Let's give Acrobot a shot with the nn:

In [ ]:
step_history, losses, max_distances, complex_scores = run_agentNN(lr=.1, 
                                                          gamma=.99, 
                                                          num_batches=20,
                                                          reward_system="default",
                                                          env=gym.make('Acrobot-v1'),
                                                          network_complexity="complex",
                                                          verbose=False)
In [ ]:
step_history, losses, max_distances, simple_scores = run_agentNN(lr=.1, 
                                                          gamma=.99, 
                                                          num_batches=20,
                                                          reward_system="default",
                                                          env=gym.make('Acrobot-v1'),
                                                          network_complexity="simple",
                                                          verbose=False)
In [991]:
fig, ax = plt.subplots(1,1, figsize=(15,8))

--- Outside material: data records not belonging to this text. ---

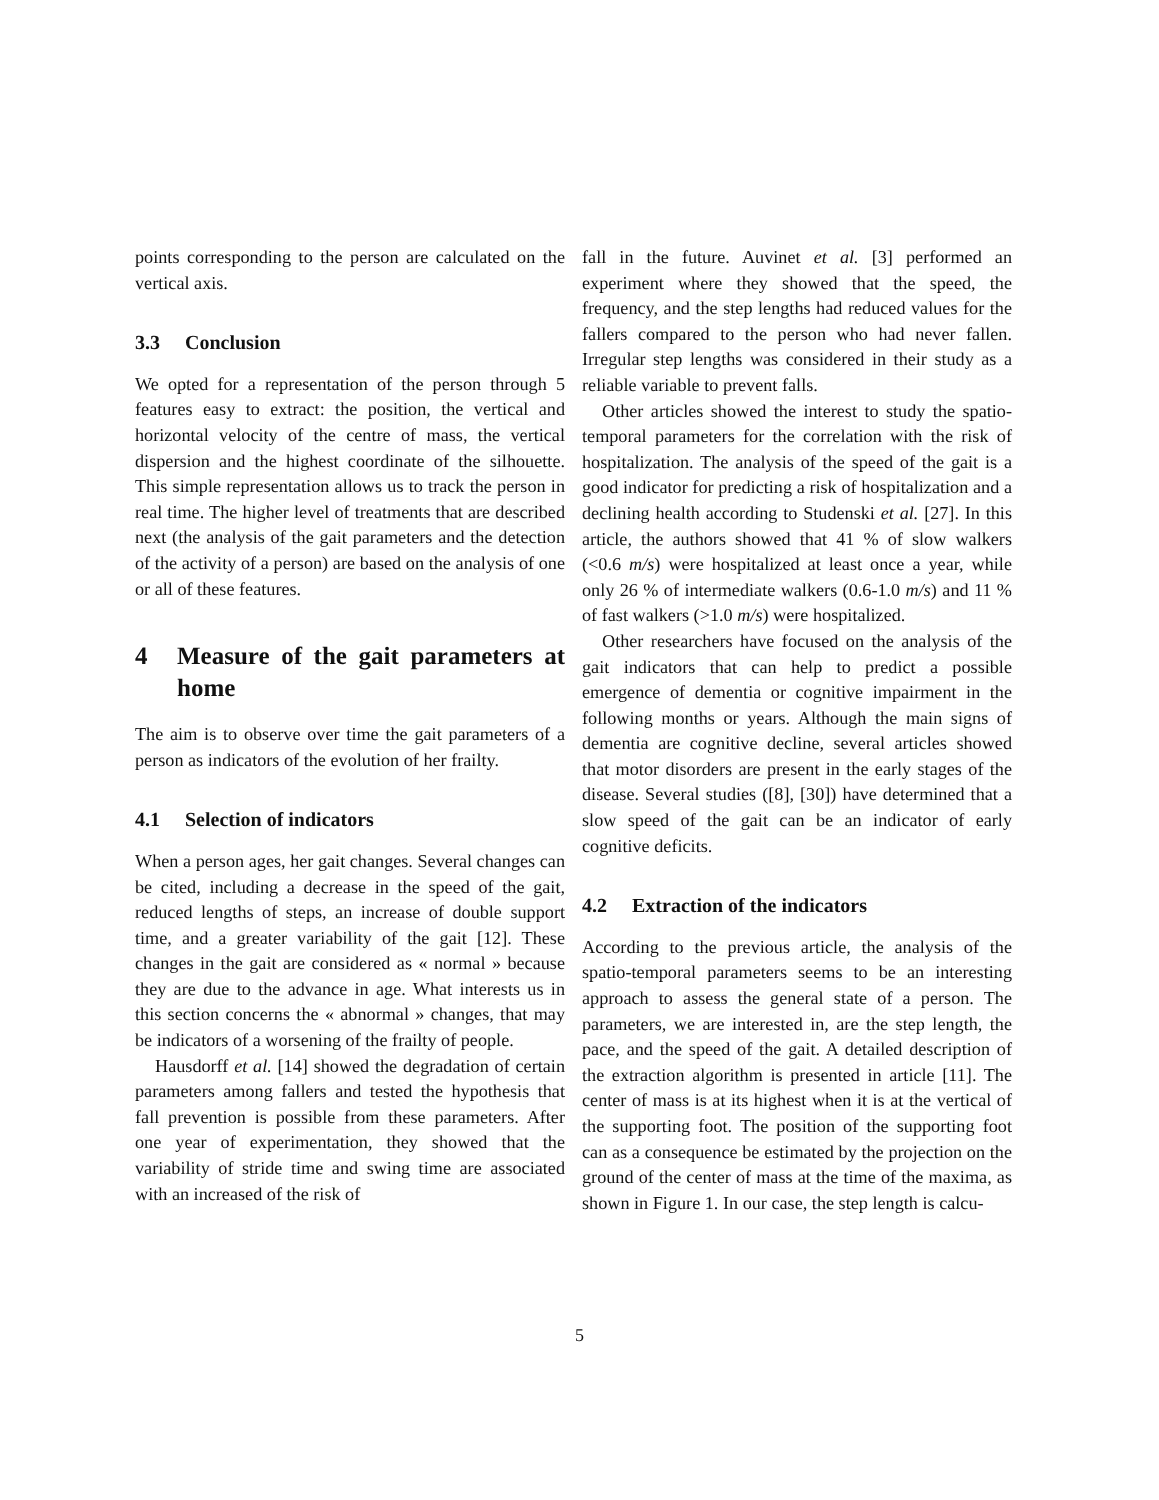points corresponding to the person are calculated on the vertical axis.
3.3 Conclusion
We opted for a representation of the person through 5 features easy to extract: the position, the vertical and horizontal velocity of the centre of mass, the vertical dispersion and the highest coordinate of the silhouette. This simple representation allows us to track the person in real time. The higher level of treatments that are described next (the analysis of the gait parameters and the detection of the activity of a person) are based on the analysis of one or all of these features.
4 Measure of the gait parameters at home
The aim is to observe over time the gait parameters of a person as indicators of the evolution of her frailty.
4.1 Selection of indicators
When a person ages, her gait changes. Several changes can be cited, including a decrease in the speed of the gait, reduced lengths of steps, an increase of double support time, and a greater variability of the gait [12]. These changes in the gait are considered as « normal » because they are due to the advance in age. What interests us in this section concerns the « abnormal » changes, that may be indicators of a worsening of the frailty of people.
Hausdorff et al. [14] showed the degradation of certain parameters among fallers and tested the hypothesis that fall prevention is possible from these parameters. After one year of experimentation, they showed that the variability of stride time and swing time are associated with an increased of the risk of
fall in the future. Auvinet et al. [3] performed an experiment where they showed that the speed, the frequency, and the step lengths had reduced values for the fallers compared to the person who had never fallen. Irregular step lengths was considered in their study as a reliable variable to prevent falls.
Other articles showed the interest to study the spatio-temporal parameters for the correlation with the risk of hospitalization. The analysis of the speed of the gait is a good indicator for predicting a risk of hospitalization and a declining health according to Studenski et al. [27]. In this article, the authors showed that 41 % of slow walkers (<0.6 m/s) were hospitalized at least once a year, while only 26 % of intermediate walkers (0.6-1.0 m/s) and 11 % of fast walkers (>1.0 m/s) were hospitalized.
Other researchers have focused on the analysis of the gait indicators that can help to predict a possible emergence of dementia or cognitive impairment in the following months or years. Although the main signs of dementia are cognitive decline, several articles showed that motor disorders are present in the early stages of the disease. Several studies ([8], [30]) have determined that a slow speed of the gait can be an indicator of early cognitive deficits.
4.2 Extraction of the indicators
According to the previous article, the analysis of the spatio-temporal parameters seems to be an interesting approach to assess the general state of a person. The parameters, we are interested in, are the step length, the pace, and the speed of the gait. A detailed description of the extraction algorithm is presented in article [11]. The center of mass is at its highest when it is at the vertical of the supporting foot. The position of the supporting foot can as a consequence be estimated by the projection on the ground of the center of mass at the time of the maxima, as shown in Figure 1. In our case, the step length is calcu-
5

ax.plot(range(len(complex_scores)), moving_ave(complex_scores), lw=4, c="orange", label="Complex NN")
ax.plot(range(len(simple_scores)), moving_ave(simple_scores), lw=4, c="darkolivegreen", label="Simple NN")
ax.set_title("Network Comparison For Acrobot-v1")
ax.set_xlabel("Episode")
ax.set_ylabel("Moving Average Score")
ax.legend();

Comments

The deeper network was able to learn Acrobot while the simpler one was not. It would be interesting to try more than 5 nodes on the hidden layers of the deeper network and more hyperparamter tuning, but this is beyond the scope of our goals for this project.

Conclusion

In this project, we explored a number of techniques to solve reinforcement learning problems in various environments from OpenAI Gym. We reviewed the theory behind tabular methods (dynamic programming, Monte Carlo, Q-learning), and implemented both traditional and deep Q-learning, finding that deep Q-learning definitively outperformed traditional, tabular Q-learning on high-dimensional and continuous problems. We then explored a completely different class of solutions -- policy gradient methods -- and compared a simple linear policy approach to a deep neural network approach, finding once again that the deep approach was often much more scalable (see Acrobot results).

In general, we found that while both methods (deep Q and policy gradient) were able to achieve good results for the environments we tested, we found that deep Q learning performed slightly better in these environments. We believe one reason for this is the fact that in many of these problems, especially MountainCar, achieving the goal with random movements is very unlikely, and thus only occurs once in a while, if ever. The Q-learning approach is able to self-update much more effectively when it comes across successful episodes, whereas the policy gradient methods typically need more data (successful episodes in this case) to converge well.

For future work, it would be interesting to explore the performance of these classes of solution methods on more complex reinforcement learning problems, such as strategy games like Connect-Four, Chess, or Go.